EXERCISE PROMPT: Reproduce, exactly and in full, the lines from the one with "32: (729, 534, 2.19)" through the one with "34: (285, 69, 14.77)" in the data below; drop pictures.

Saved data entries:
▬▬▬▬▬▬

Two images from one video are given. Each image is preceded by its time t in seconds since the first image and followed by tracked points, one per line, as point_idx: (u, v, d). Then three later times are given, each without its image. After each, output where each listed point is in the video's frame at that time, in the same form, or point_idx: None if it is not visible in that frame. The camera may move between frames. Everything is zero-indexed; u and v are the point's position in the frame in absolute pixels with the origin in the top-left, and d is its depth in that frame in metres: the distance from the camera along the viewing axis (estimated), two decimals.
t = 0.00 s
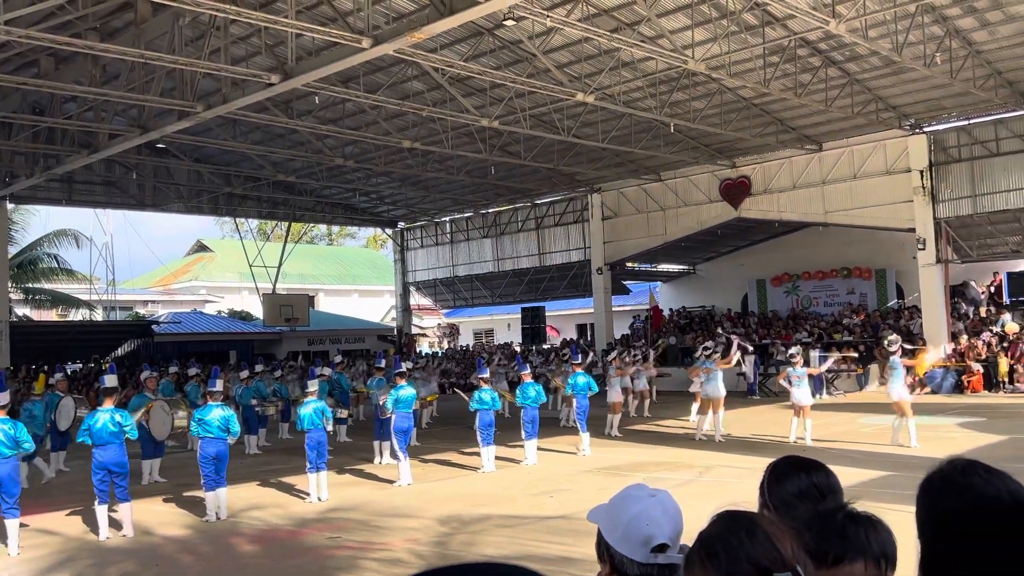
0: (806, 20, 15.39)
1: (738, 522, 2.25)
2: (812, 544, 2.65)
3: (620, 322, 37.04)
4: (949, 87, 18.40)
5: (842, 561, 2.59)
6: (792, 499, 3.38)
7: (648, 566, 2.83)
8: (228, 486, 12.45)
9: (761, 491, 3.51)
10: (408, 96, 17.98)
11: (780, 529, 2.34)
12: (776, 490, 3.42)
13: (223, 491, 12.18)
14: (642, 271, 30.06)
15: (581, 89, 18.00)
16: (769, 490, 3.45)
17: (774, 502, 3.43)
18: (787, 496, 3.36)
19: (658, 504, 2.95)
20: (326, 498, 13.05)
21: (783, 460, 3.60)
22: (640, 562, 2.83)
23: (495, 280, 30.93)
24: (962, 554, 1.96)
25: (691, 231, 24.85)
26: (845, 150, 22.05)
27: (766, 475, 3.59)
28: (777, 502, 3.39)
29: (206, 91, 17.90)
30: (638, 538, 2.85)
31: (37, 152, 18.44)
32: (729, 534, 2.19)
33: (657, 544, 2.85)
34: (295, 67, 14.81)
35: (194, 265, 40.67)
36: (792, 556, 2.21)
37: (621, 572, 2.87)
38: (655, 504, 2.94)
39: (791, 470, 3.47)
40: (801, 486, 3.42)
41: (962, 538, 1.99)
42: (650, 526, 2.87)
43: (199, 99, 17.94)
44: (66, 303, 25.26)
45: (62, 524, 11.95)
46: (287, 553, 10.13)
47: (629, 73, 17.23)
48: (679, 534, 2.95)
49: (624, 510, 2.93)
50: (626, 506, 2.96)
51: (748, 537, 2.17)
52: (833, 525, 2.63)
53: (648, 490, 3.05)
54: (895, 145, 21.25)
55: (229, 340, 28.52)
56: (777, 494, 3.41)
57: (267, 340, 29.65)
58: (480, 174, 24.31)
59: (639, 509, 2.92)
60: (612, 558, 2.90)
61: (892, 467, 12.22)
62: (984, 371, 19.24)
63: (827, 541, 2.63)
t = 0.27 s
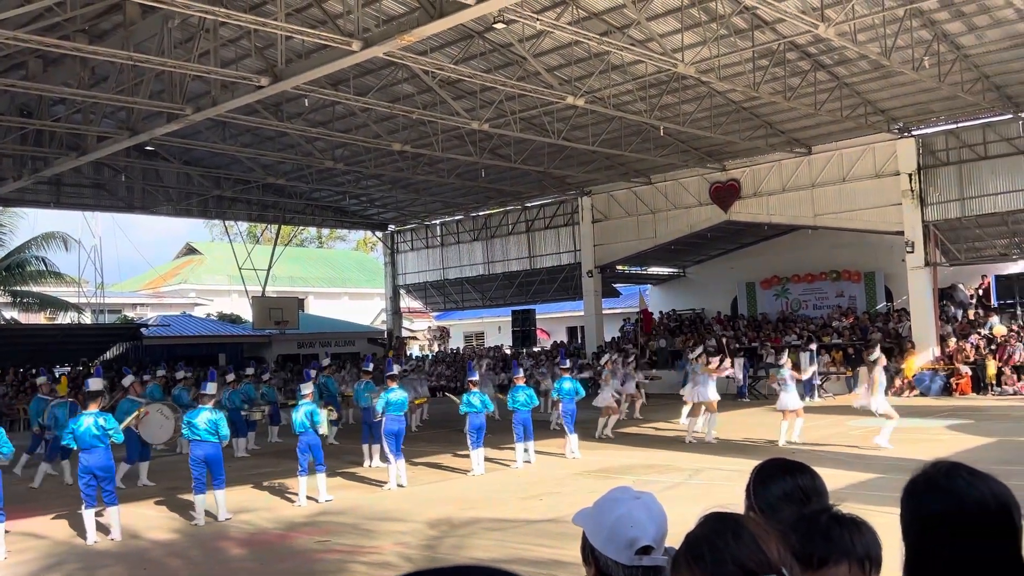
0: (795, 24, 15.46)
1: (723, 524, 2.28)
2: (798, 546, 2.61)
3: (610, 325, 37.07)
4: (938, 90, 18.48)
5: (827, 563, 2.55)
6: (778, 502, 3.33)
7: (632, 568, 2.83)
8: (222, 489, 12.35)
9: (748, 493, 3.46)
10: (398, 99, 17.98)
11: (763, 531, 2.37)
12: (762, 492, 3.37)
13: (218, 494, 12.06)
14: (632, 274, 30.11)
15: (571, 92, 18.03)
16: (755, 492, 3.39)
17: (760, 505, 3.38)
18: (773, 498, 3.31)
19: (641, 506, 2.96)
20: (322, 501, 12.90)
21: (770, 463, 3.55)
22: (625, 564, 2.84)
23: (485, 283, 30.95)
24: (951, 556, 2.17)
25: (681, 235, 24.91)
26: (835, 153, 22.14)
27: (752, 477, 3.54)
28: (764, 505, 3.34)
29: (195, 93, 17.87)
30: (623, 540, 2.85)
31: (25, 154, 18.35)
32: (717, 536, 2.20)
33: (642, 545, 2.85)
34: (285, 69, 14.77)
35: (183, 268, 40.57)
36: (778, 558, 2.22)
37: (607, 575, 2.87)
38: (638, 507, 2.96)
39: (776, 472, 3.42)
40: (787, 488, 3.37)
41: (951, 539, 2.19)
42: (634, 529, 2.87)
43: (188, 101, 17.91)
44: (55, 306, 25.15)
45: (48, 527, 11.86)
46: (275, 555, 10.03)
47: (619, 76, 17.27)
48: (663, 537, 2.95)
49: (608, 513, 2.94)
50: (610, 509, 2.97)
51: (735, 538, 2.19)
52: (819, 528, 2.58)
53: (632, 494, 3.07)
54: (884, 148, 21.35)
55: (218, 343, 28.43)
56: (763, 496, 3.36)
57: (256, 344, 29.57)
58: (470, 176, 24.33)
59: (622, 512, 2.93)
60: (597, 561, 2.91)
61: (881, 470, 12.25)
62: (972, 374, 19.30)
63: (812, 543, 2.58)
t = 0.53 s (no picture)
0: (786, 27, 15.53)
1: (713, 525, 2.27)
2: (787, 549, 2.56)
3: (602, 327, 37.10)
4: (928, 94, 18.57)
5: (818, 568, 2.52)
6: (767, 505, 3.29)
7: (620, 572, 2.83)
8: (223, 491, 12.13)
9: (736, 496, 3.42)
10: (390, 102, 18.00)
11: (751, 532, 2.36)
12: (750, 496, 3.33)
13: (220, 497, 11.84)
14: (624, 276, 30.14)
15: (562, 95, 18.07)
16: (743, 495, 3.36)
17: (748, 508, 3.34)
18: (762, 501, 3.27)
19: (629, 509, 2.95)
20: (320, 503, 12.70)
21: (759, 465, 3.51)
22: (612, 568, 2.84)
23: (478, 285, 30.98)
24: (939, 558, 2.19)
25: (672, 237, 24.97)
26: (826, 156, 22.21)
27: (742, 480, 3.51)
28: (752, 508, 3.30)
29: (186, 95, 17.84)
30: (610, 544, 2.85)
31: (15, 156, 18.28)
32: (707, 538, 2.19)
33: (629, 549, 2.84)
34: (276, 72, 14.73)
35: (174, 270, 40.50)
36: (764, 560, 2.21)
37: None
38: (626, 510, 2.94)
39: (764, 475, 3.38)
40: (775, 491, 3.33)
41: (939, 542, 2.21)
42: (621, 532, 2.86)
43: (179, 103, 17.89)
44: (45, 308, 25.06)
45: (36, 528, 11.77)
46: (263, 557, 9.96)
47: (611, 79, 17.32)
48: (652, 540, 2.94)
49: (596, 517, 2.93)
50: (598, 512, 2.96)
51: (724, 541, 2.18)
52: (810, 531, 2.55)
53: (620, 496, 3.05)
54: (874, 151, 21.42)
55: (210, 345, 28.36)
56: (750, 500, 3.32)
57: (247, 346, 29.50)
58: (462, 179, 24.36)
59: (610, 516, 2.91)
60: (586, 565, 2.91)
61: (871, 472, 12.26)
62: (962, 376, 19.35)
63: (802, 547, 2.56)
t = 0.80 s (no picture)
0: (779, 31, 15.58)
1: (706, 529, 2.26)
2: (780, 553, 2.54)
3: (596, 330, 37.13)
4: (920, 97, 18.64)
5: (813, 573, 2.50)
6: (760, 508, 3.23)
7: None
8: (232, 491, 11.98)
9: (729, 499, 3.38)
10: (384, 104, 18.00)
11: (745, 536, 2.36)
12: (742, 499, 3.28)
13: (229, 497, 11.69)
14: (618, 279, 30.16)
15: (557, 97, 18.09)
16: (735, 498, 3.31)
17: (741, 512, 3.28)
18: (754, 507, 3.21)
19: (621, 513, 2.94)
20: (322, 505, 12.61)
21: (752, 468, 3.45)
22: (605, 572, 2.83)
23: (472, 288, 30.99)
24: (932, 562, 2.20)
25: (666, 240, 25.01)
26: (819, 159, 22.28)
27: (733, 486, 3.44)
28: (745, 512, 3.24)
29: (180, 97, 17.83)
30: (603, 548, 2.84)
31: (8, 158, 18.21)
32: (699, 541, 2.20)
33: (622, 553, 2.83)
34: (270, 74, 14.69)
35: (167, 273, 40.43)
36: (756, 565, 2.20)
37: None
38: (619, 514, 2.93)
39: (757, 478, 3.33)
40: (767, 496, 3.27)
41: (932, 545, 2.22)
42: (613, 536, 2.85)
43: (173, 105, 17.88)
44: (38, 310, 24.99)
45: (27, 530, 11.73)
46: (255, 558, 9.92)
47: (605, 82, 17.36)
48: (644, 544, 2.93)
49: (588, 521, 2.92)
50: (590, 517, 2.95)
51: (716, 545, 2.18)
52: (804, 535, 2.53)
53: (613, 500, 3.04)
54: (867, 155, 21.48)
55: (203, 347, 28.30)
56: (743, 503, 3.28)
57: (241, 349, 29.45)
58: (456, 181, 24.38)
59: (602, 520, 2.90)
60: (579, 569, 2.91)
61: (864, 475, 12.27)
62: (955, 379, 19.38)
63: (795, 551, 2.54)
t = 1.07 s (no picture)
0: (775, 34, 15.61)
1: (703, 530, 2.26)
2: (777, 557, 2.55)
3: (592, 332, 37.14)
4: (916, 101, 18.69)
5: None
6: (756, 512, 3.22)
7: None
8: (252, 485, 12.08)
9: (725, 503, 3.37)
10: (380, 106, 18.01)
11: (743, 538, 2.37)
12: (739, 502, 3.27)
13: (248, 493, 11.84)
14: (615, 281, 30.19)
15: (553, 100, 18.11)
16: (731, 502, 3.31)
17: (737, 516, 3.28)
18: (749, 512, 3.20)
19: (619, 516, 2.93)
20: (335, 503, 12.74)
21: (747, 473, 3.45)
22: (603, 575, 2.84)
23: (468, 290, 31.00)
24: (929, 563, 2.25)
25: (663, 243, 25.04)
26: (814, 162, 22.33)
27: (727, 489, 3.43)
28: (741, 515, 3.24)
29: (176, 98, 17.83)
30: (600, 552, 2.85)
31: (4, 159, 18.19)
32: (697, 543, 2.19)
33: (618, 557, 2.83)
34: (266, 76, 14.68)
35: (163, 274, 40.40)
36: (756, 566, 2.21)
37: None
38: (617, 516, 2.93)
39: (753, 482, 3.32)
40: (763, 499, 3.26)
41: (928, 548, 2.29)
42: (609, 540, 2.85)
43: (169, 107, 17.87)
44: (33, 312, 24.95)
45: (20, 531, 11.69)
46: (250, 560, 9.90)
47: (601, 85, 17.38)
48: (641, 546, 2.93)
49: (585, 524, 2.92)
50: (587, 520, 2.95)
51: (713, 548, 2.18)
52: (802, 538, 2.54)
53: (610, 503, 3.04)
54: (863, 158, 21.52)
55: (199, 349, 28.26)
56: (739, 506, 3.27)
57: (236, 351, 29.41)
58: (453, 183, 24.41)
59: (599, 522, 2.90)
60: (577, 573, 2.91)
61: (860, 478, 12.26)
62: (950, 382, 19.40)
63: (794, 554, 2.56)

▬▬▬▬▬▬

ANSWER SPACE:
32: (729, 534, 2.19)
33: (657, 544, 2.85)
34: (295, 67, 14.81)
35: (194, 265, 40.67)
36: (792, 556, 2.21)
37: (621, 572, 2.87)
38: (655, 504, 2.94)
39: (791, 470, 3.47)
40: (801, 486, 3.42)
41: (962, 538, 1.99)
42: (650, 526, 2.87)
43: (199, 99, 17.94)
44: (66, 303, 25.26)
45: (62, 524, 11.95)
46: (287, 553, 10.13)
47: (629, 73, 17.23)
48: (679, 534, 2.95)
49: (624, 510, 2.93)
50: (626, 506, 2.96)
51: (748, 537, 2.17)
52: (833, 525, 2.63)
53: (648, 490, 3.05)
54: (895, 145, 21.25)
55: (229, 340, 28.52)
56: (777, 494, 3.41)
57: (267, 340, 29.65)
58: (480, 174, 24.31)
59: (639, 509, 2.92)
60: (612, 558, 2.90)
61: (892, 467, 12.22)
62: (984, 371, 19.24)
63: (827, 541, 2.63)
t = 0.27 s
0: (795, 24, 15.46)
1: (723, 524, 2.28)
2: (798, 546, 2.61)
3: (610, 325, 37.07)
4: (938, 90, 18.48)
5: (827, 563, 2.55)
6: (778, 502, 3.33)
7: (632, 568, 2.83)
8: (222, 489, 12.35)
9: (748, 493, 3.46)
10: (398, 99, 17.98)
11: (763, 531, 2.37)
12: (762, 492, 3.37)
13: (218, 494, 12.06)
14: (632, 274, 30.11)
15: (571, 92, 18.03)
16: (755, 492, 3.39)
17: (760, 505, 3.38)
18: (773, 498, 3.31)
19: (641, 506, 2.96)
20: (322, 501, 12.90)
21: (770, 463, 3.55)
22: (625, 564, 2.84)
23: (485, 283, 30.95)
24: (951, 556, 2.17)
25: (681, 235, 24.91)
26: (835, 153, 22.14)
27: (752, 477, 3.54)
28: (764, 505, 3.34)
29: (195, 93, 17.87)
30: (623, 540, 2.85)
31: (25, 154, 18.35)
32: (717, 536, 2.20)
33: (642, 545, 2.85)
34: (285, 69, 14.77)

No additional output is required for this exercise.